REQUIRED WORK: Filter the entries beneath this task, copying only the lines that hold the word "knee".

PROVIDED RECORDS:

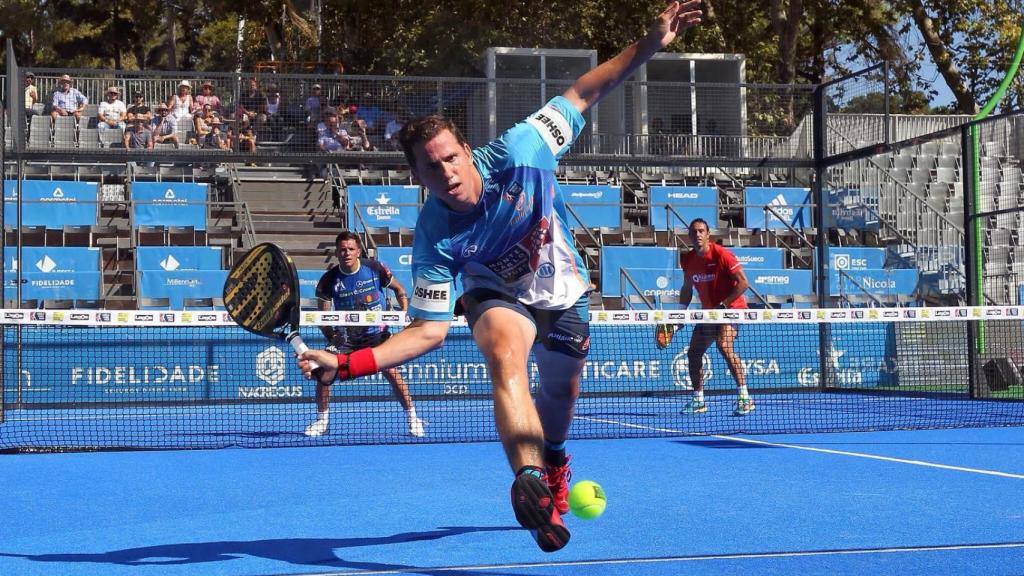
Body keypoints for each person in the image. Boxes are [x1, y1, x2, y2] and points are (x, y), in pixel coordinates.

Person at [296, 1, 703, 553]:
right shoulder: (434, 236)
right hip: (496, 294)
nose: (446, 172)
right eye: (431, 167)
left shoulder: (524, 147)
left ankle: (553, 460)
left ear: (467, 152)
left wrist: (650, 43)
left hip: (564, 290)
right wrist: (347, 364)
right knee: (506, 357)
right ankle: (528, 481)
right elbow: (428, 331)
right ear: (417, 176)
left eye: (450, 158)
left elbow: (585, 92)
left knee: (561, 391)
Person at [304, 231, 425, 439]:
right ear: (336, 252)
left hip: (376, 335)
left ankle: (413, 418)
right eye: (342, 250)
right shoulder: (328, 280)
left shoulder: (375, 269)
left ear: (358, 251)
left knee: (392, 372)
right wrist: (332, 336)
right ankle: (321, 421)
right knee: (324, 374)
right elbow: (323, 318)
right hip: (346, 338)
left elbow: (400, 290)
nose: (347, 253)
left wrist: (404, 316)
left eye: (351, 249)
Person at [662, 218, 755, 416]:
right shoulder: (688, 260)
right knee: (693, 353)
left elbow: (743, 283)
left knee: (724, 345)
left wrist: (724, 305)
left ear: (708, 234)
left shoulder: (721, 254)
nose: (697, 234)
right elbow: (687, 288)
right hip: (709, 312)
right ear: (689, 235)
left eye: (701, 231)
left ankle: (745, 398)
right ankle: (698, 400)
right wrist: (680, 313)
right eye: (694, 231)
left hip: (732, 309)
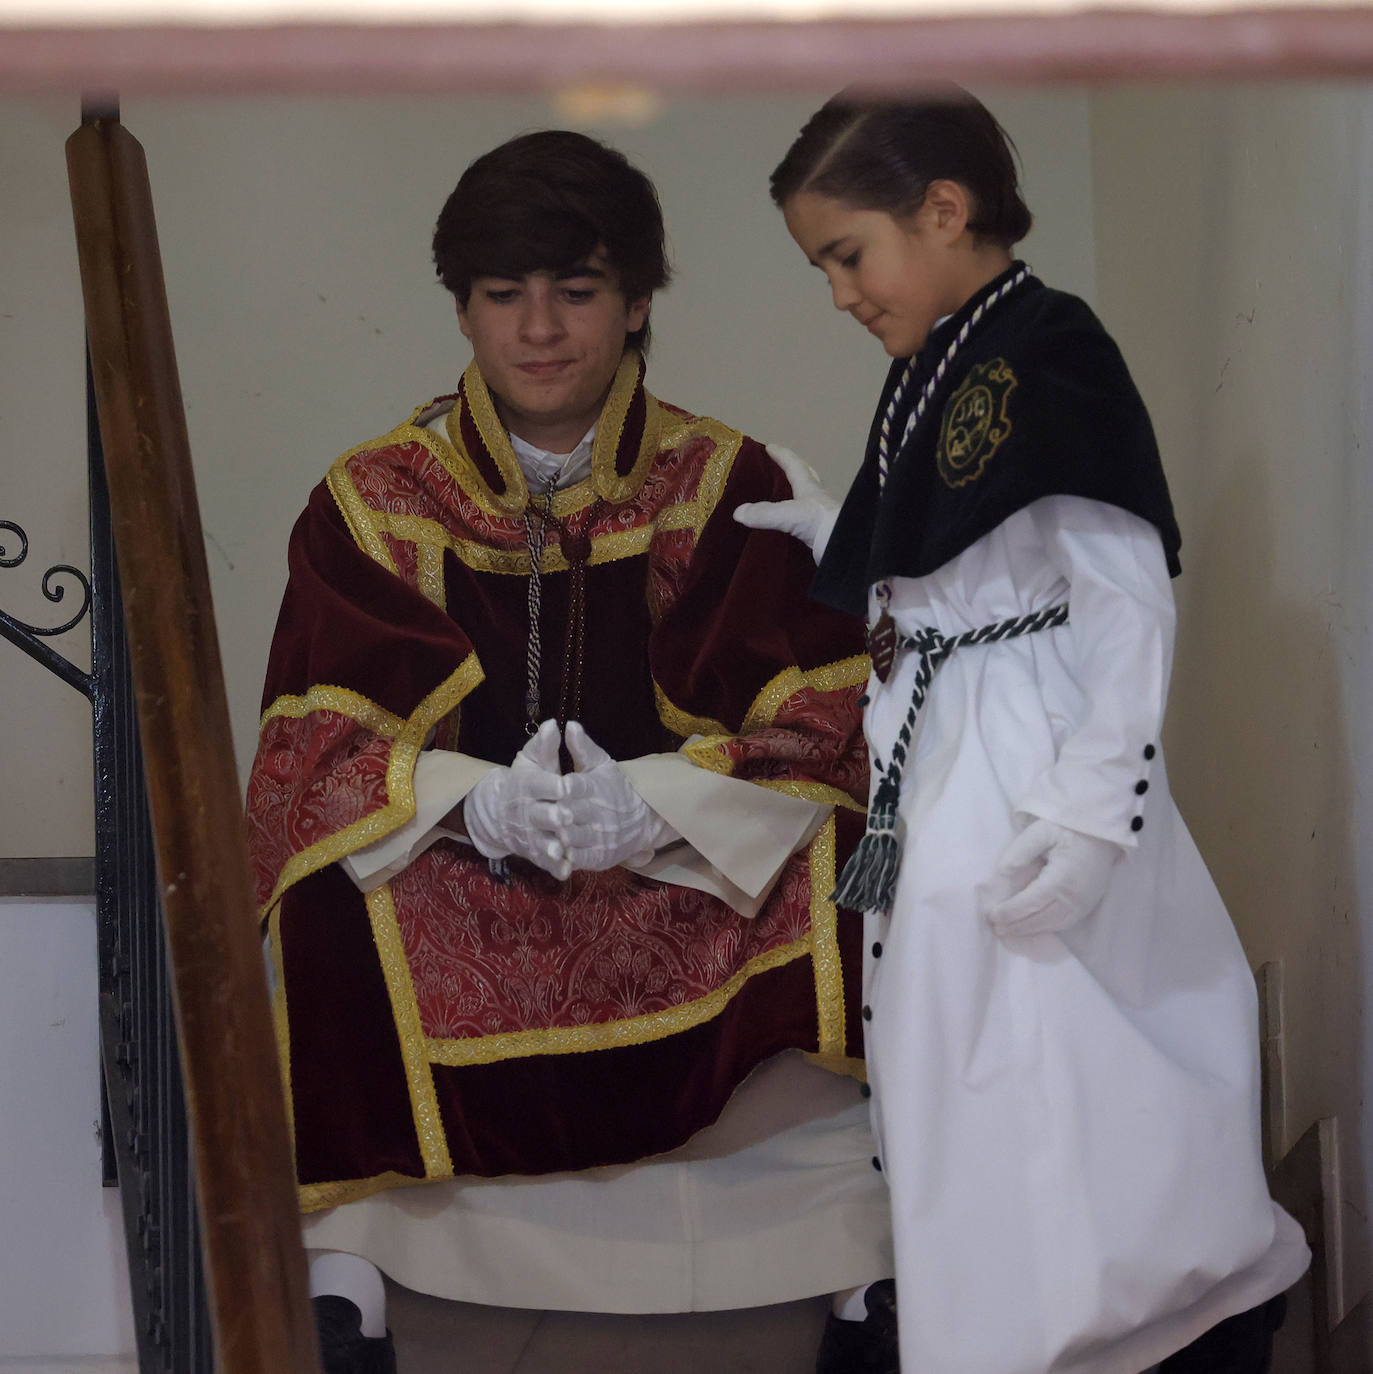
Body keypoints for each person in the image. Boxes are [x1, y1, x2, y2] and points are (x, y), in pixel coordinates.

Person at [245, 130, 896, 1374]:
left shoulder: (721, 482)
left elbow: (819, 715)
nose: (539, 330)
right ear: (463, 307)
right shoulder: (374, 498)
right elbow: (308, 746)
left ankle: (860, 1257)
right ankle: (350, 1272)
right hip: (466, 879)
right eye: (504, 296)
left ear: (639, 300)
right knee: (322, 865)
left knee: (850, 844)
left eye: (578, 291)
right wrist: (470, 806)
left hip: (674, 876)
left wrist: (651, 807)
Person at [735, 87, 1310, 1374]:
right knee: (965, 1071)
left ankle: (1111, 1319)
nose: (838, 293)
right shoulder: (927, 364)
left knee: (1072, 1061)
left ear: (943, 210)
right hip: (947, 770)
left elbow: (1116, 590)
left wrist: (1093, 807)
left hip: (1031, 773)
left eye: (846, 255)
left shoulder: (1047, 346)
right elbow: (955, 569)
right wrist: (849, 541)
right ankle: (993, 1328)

TASK SOLUTION:
right knee: (506, 357)
left knee: (561, 391)
left knee: (392, 372)
right knee: (324, 374)
right knee: (693, 353)
left knee: (724, 345)
right knee: (322, 865)
left knee: (850, 844)
right knee: (965, 1071)
left knee: (1072, 1061)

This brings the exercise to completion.